■ Required action
Taking each line of the records in turn, count those containing "other" and report only the number.

[Start of Attachment]

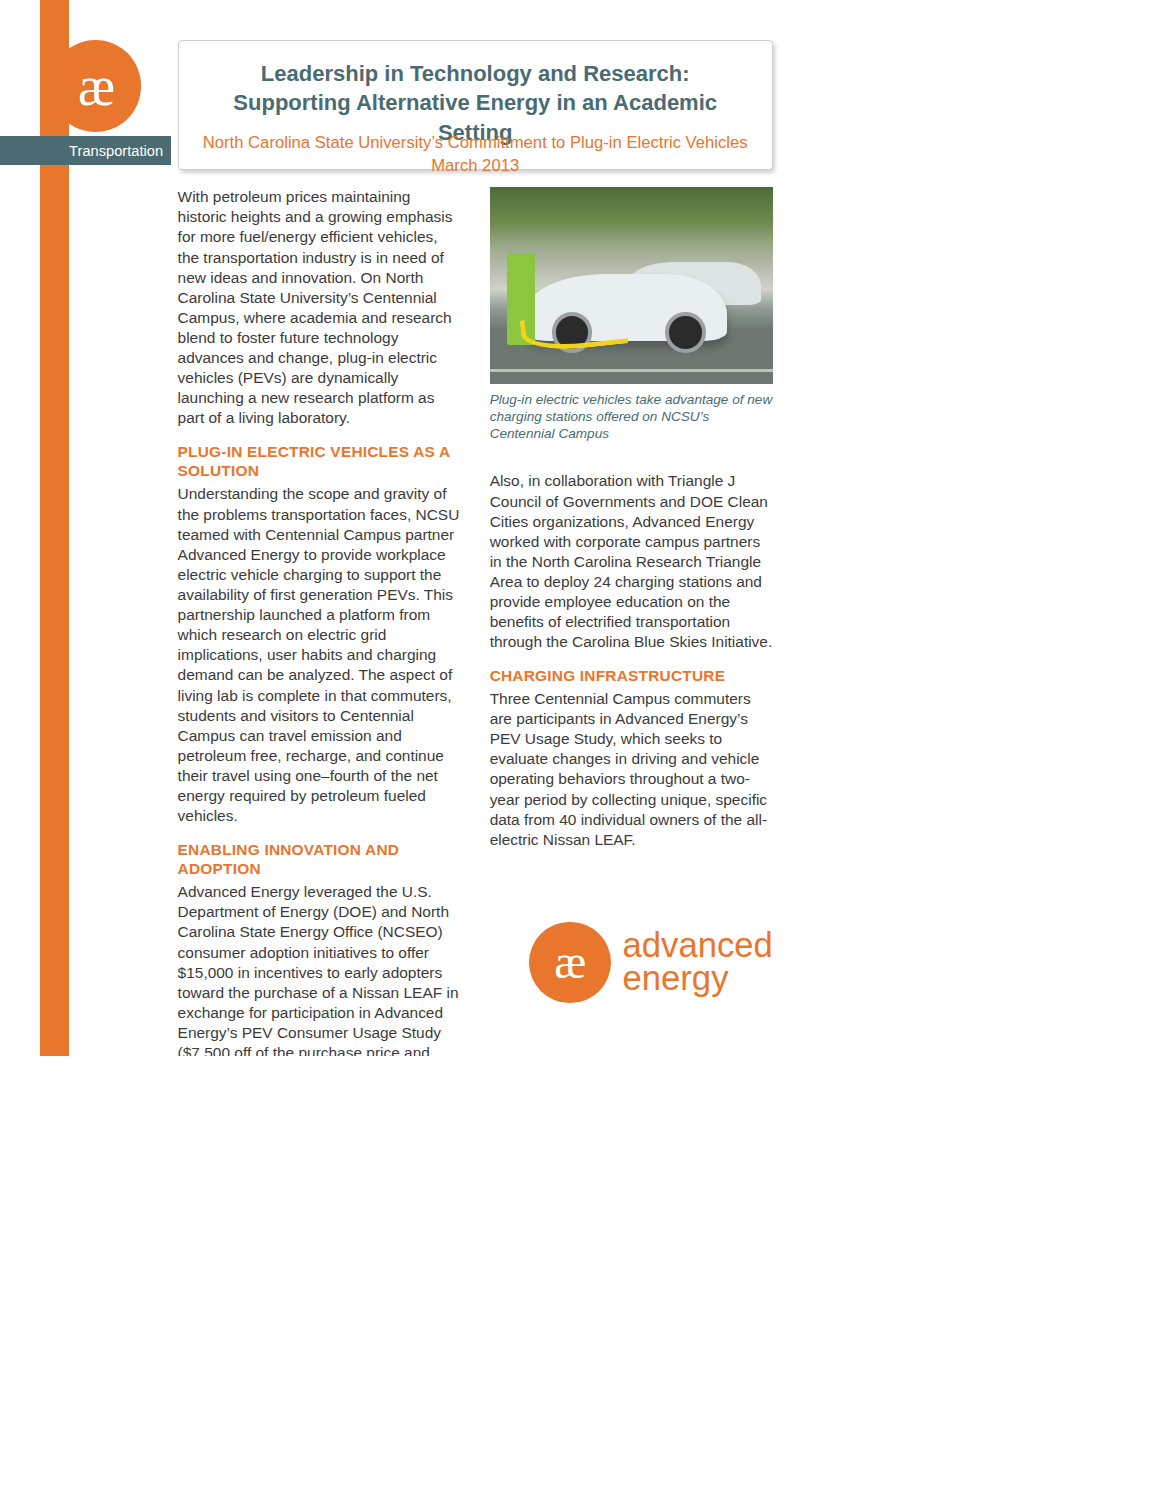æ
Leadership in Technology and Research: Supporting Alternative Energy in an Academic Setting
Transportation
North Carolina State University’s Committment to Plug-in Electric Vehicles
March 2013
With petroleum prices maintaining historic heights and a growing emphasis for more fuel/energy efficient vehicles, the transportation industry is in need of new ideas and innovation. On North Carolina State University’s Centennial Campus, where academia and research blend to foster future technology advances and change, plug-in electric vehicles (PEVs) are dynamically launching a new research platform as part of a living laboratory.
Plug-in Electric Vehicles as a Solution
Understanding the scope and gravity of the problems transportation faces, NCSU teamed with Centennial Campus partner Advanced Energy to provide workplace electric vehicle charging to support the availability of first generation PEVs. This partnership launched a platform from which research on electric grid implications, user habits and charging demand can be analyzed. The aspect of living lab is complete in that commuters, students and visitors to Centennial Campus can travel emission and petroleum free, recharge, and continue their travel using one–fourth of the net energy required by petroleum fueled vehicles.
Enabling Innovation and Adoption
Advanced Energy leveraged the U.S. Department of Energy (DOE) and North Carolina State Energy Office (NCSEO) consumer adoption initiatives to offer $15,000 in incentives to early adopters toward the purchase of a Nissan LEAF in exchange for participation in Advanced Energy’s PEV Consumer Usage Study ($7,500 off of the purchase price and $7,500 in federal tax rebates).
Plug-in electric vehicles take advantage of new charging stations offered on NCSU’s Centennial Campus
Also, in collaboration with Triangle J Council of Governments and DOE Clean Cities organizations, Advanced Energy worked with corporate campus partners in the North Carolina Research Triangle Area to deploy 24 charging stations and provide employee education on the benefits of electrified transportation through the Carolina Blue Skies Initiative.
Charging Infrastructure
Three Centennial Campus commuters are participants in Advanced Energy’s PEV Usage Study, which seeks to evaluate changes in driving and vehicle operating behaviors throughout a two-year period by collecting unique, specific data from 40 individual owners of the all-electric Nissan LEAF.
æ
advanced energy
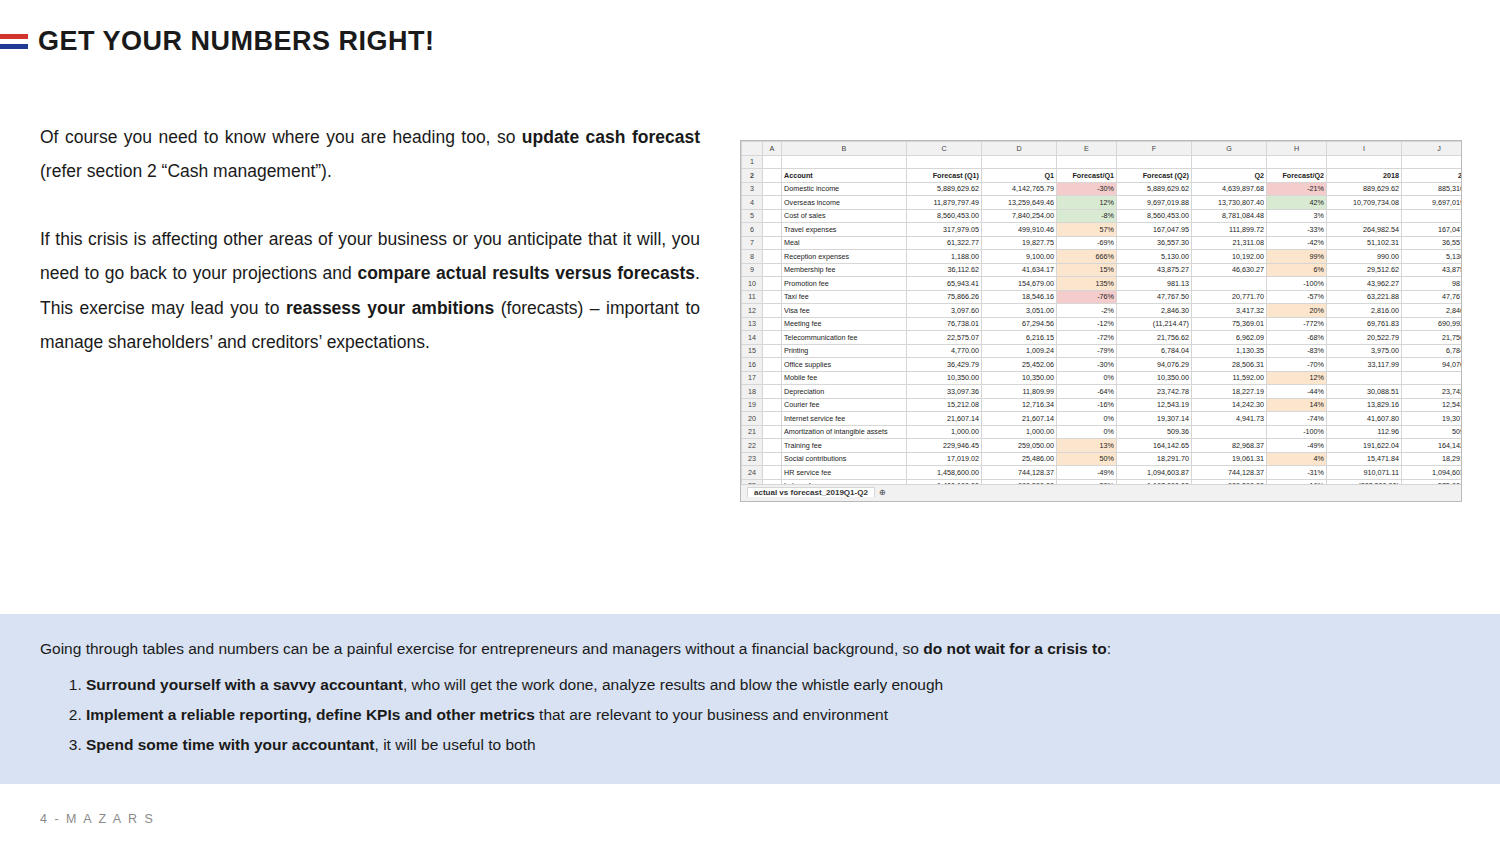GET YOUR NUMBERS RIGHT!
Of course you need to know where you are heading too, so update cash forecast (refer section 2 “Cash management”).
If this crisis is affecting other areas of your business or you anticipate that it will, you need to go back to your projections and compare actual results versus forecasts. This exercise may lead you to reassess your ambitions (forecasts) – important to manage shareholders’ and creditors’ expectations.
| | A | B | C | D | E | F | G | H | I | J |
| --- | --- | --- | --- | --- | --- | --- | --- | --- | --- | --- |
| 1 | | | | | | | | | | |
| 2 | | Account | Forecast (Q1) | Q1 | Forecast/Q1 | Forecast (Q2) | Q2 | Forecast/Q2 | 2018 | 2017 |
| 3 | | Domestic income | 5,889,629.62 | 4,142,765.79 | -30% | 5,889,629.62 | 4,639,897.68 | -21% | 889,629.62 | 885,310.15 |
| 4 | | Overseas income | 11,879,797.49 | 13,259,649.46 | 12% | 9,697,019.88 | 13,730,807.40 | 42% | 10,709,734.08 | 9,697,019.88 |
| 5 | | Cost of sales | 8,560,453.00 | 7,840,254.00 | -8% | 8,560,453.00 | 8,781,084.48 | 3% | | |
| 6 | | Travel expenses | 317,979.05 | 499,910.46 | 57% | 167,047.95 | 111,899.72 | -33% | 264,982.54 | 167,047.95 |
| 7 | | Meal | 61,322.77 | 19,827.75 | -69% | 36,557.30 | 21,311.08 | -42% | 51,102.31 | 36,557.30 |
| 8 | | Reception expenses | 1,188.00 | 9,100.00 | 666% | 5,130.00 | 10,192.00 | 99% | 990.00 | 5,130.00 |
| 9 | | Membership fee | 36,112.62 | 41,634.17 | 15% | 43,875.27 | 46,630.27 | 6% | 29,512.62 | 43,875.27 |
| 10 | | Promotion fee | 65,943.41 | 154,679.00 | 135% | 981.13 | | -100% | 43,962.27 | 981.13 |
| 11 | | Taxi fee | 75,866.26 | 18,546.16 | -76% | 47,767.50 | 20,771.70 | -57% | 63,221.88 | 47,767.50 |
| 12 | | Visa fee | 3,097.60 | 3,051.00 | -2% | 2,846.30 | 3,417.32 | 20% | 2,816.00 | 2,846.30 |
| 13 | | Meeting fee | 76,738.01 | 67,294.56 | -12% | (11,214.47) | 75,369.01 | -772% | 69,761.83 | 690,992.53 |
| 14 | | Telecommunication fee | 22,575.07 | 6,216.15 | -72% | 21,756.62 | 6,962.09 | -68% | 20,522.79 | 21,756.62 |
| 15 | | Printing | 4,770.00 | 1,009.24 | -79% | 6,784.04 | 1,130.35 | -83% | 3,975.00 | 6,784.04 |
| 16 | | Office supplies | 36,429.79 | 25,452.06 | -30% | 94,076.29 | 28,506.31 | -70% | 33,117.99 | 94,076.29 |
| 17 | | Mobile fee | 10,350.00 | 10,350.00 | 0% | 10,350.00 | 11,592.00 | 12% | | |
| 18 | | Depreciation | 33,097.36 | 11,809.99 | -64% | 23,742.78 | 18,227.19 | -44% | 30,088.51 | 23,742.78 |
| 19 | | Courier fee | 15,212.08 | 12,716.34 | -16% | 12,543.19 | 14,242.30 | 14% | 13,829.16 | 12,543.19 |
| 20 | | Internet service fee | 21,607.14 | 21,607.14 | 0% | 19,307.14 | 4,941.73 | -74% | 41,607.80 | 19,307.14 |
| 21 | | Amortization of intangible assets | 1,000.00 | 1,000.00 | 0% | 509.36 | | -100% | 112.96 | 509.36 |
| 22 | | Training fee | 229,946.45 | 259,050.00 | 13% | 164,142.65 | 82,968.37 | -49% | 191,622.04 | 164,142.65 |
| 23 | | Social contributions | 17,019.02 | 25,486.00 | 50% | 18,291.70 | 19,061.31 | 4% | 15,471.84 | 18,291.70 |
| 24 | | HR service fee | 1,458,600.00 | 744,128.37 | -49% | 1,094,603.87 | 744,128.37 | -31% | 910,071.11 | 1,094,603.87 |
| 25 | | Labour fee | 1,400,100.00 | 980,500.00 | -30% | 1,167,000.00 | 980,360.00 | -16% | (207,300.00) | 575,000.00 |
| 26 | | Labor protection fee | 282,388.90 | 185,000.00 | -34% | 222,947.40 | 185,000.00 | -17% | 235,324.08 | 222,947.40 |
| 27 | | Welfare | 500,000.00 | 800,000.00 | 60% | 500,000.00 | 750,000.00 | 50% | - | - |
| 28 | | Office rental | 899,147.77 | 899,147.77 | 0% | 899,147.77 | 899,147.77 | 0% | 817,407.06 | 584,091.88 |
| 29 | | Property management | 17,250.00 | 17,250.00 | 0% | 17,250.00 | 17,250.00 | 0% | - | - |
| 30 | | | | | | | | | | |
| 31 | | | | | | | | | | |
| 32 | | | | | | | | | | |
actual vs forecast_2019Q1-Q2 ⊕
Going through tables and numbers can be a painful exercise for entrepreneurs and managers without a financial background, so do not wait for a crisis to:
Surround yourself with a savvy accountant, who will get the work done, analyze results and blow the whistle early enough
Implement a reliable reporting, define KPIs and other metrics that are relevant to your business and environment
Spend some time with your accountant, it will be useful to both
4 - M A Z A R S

[End of Attachment]

■ Expected answer
2